How was your March in terms of dividend income?

 

Disclaimer

You are responsible for your own investment and financial decisions. This article is not, and should not be regarded as investment advice or as a recommendation regarding any particular security or course of action.

 

6 thoughts on “Dividend Income March 2017: BHP back in the game”

  1. Honestly, even though I started blogging about a year ago, I view the month of April 2017 as the first month in my portfolio. That’s because that’s when I really started tracking my dividend portfolio from the ground up.

    Exxon Mobile is one of the companies that I hold for the long term. I think it’s a stable company that will be around for many years and therefore is a company that can weather the short-term declines in energy prices.

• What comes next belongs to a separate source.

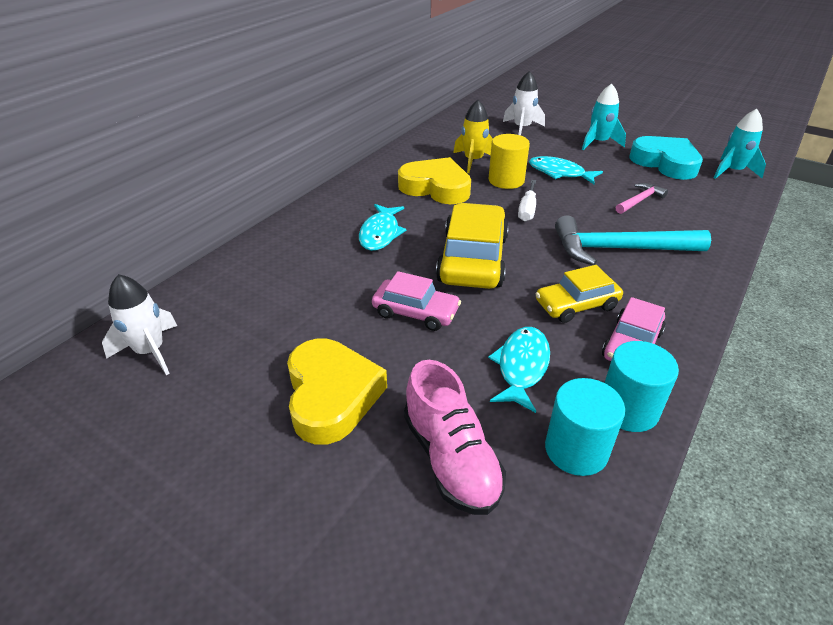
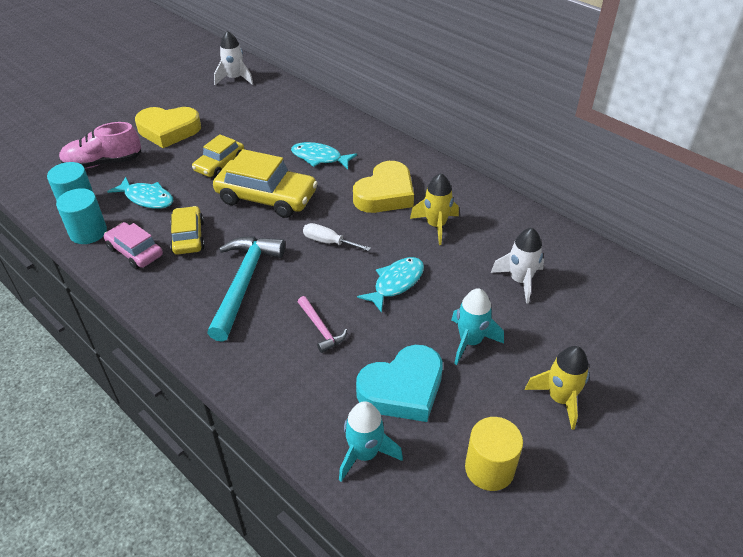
camera: 100 degrees right, 5 degrees up
(416, 312) = (220, 164): pink car -> yellow car
(506, 180) = (388, 240): yellow cylinder -> yellow cylinder (489, 468)
(622, 117) = (560, 399): none -> yellow rocket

    I agree with most points raised in this post.

    1. Hi DP
      Yes, XOM really is the strongest and most “defensive” oil major. What I like (amongst other things) is the incredibly strong balance sheet of the company and being even more integrated (upstream, midstream, downstream, chemicals) than its peers. XOM still has a positive FCF (instead of e.g. CVX) and always had a more conservative approach e.g. in terms of projects, financial issues etc. Really, there is a lot to like and I completely agree, XOM is well positioned to weather a “lower for longer” environment.
      Appreciate you stopping by and commenting!

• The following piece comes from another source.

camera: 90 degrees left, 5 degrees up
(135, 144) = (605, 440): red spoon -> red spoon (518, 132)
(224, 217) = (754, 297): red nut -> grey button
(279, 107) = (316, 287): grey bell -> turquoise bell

  2. I absolutely loved the dividend I received from BHP Billiton. It was completely unexpected. I just hope that they can keep paying at this new level. I had sold BBL for a loss last year and bought them back after a little over a month to lock in the capital loss. Glad I picked them up before they initiated the increased dividend.

    Scott

    1. Hi Scott, thanks for your commentary!
      Yes, me too, I was pleasantly surprised by the nice dividend paid. And even more, that the company returned to a positive FCF and managed to pay down some debts. BHP Billiton has really done a lot of homework to increase its profitability, it has been streamlining at an amazing pace. But there is more to do and resource prices (e.g. of iron ore and oil) will stay under enormous pressure in the medium term. The new dividend policy (paying up to 60 % of underlying profits instead of increasing dividends each year) gives the company much more financial flexibility and will be to the longer term benefit of us shareholders.

  3. You have many big time dividend payers contributing to your March totals. Congrats on that solid total for the month. I’m still find of UL long term but it’s price has really jumped in recent weeks. I liked it at $40 and below and added to my position at the time but now it just seems too expensive. Great passive income for the month! Keep it up.

    1. Thanks DH!
      Yes, KraftHeinz being interested in Unilever really changed the (short term) stock price dynamic and I agree, it now looks a bit overvalued, espacially if considering reinvestments of dividends or adding some shares.
      Prospects look good, I was particularily pleased to read in Unilever’s recent strategic review that it will set a stronger focus on operative margins and growth. I hope though the company won’t take on too much debt just to reward shareholders (dividend increases and share repurchases) in the short and medium term.
      Appreciate you stopping by and commenting!